Bêrîvanlar, Askeri Kontrollerin Kaldırılmasını İstiyor
Hamail Cin, halen savaş uçaklarının sesleriyle güne başladıklarını ifade ederek, “Barış olacak diye mutluyuz, umutluyuz ancak bunları gördükçe umudumuz kırılıyor. Halen yaylalarımız yasak, halen etrafımız karakol, kule ve askerlerle çevrili. Askerlerin gölgesinde hayvancılık yapıyoruz. Eğer yaylalarımız serbest kalacaksa, bu yasaklar kalkacaksa ve bizler hayvanlarımızı istediğimiz yaylalara götürebileceksek o zaman sürece inanırız. Ancak halen yasakların gölgesinde hayvancılık yapıyoruz. Rahat hareket edemiyoruz ve hayvanlarımızı otlatamıyoruz. PKK silahlarını bıraktıysa askerler de buralardan çekilsin. Buralardan çekilirlerse o zaman her şey güzel olur" dedi.
Hatun Durmuş, yaylalarda kurulan karakol ve kulelere tepki göstererek, “Buradayız ama rahat edemiyoruz.
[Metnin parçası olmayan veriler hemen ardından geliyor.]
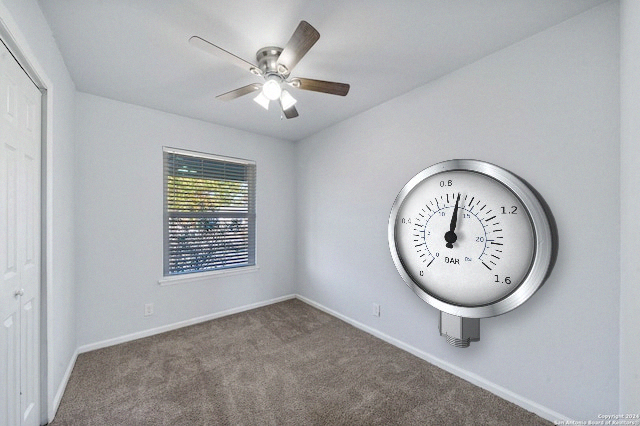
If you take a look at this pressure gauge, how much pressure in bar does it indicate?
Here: 0.9 bar
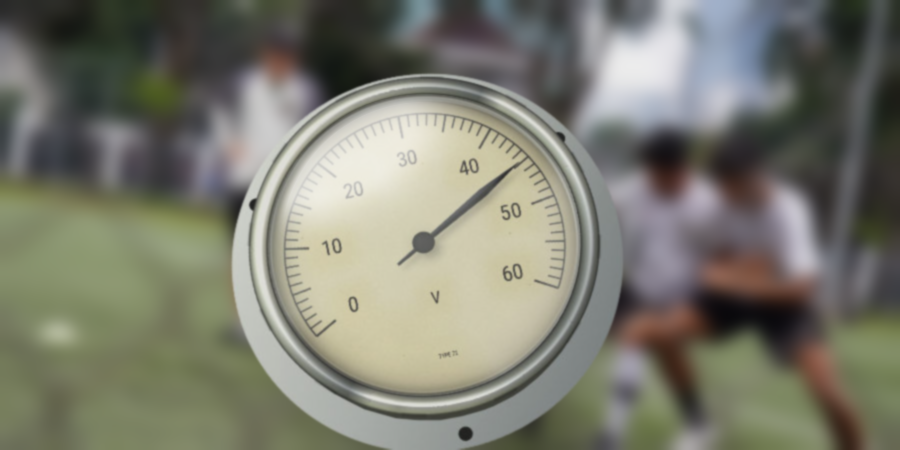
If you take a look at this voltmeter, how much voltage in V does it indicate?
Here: 45 V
Askerlerin halen yaylalarımızda olmasını kabul etmiyoruz. Asker kontrolleri ve kuleleri olmazsa daha rahat bir şekilde hayvancılık yapacağız. Çünkü karşımızdalar ve rahat hareket edemiyoruz. Bu karakolların, kulelerin yaylalarımızdan çıkartılmasını istiyoruz. Onun dışında bizler bu süreçten umutluyuz. Çünkü sayın Abdullah Öcalan'a güveniyoruz. Sayın Öcalan'ın bir an önce özgürlüğüne kavuşmasını istiyoruz” diye belirtti.
Barış Süreci ve Abdullah Öcalan'ın Özgürlüğü: Kato Marînos'ta Umut Arayışı
Hüsna Ataman, barışın sadece yasakların kalkması ile mümkün olmayacağını, aynı zamanda cezaevlerinin boşaltılması ve Abdullah Öcalan’ın fiziki özgürlüğünün sağlanmasıyla sağlanacağını belirterek, “En çok istediğimiz şey sayın Abdullah Öcalan'ın fiziki özgürlüğünün sağlanmasıdır. Eğer barış olursa yaylalarımız üzerindeki bu yasaklar, baskı kalkar. Rojava’ya da barışın gelmesini istiyoruz. Bizler zulümden, baskılardan dolayı göç ettik ve dağıldık. O yüzden en çok bizler barış istiyoruz. Yaylalarımız bizimdir ama hiçbir zamanda bu yaylalarda huzur görmedik. Yaylada en ufak hareketliliğimiz askerler tarafından engelleniyor ve askerle bize ‘orada ne yapıyorsunuz, ne sakladınız’ gibi sorular soruyor. Böylesi bir zulüm var ve halen sürüyor. Halen birçok yerde mayın olduğu için gidemiyoruz, hayvanlarımızı da götüremiyoruz. Yaylalarımızdaki bu yasakların kalkmasını istiyoruz" diye konuştu.
Esmer Durmuş ise, yaşadıkları tüm zorluklara rağmen barışa dair inançlarını koruduklarını ifade ederek, “Biz yaylalarımızda özgürce yaşamak istiyoruz. Huzur olsun istiyoruz. Yaylalarımız serbest olsun, içinde rahatça gezelim, yaşayalım istiyoruz. Bu sürece inanıyoruz ve barışın olmasını umut ediyoruz” dedi.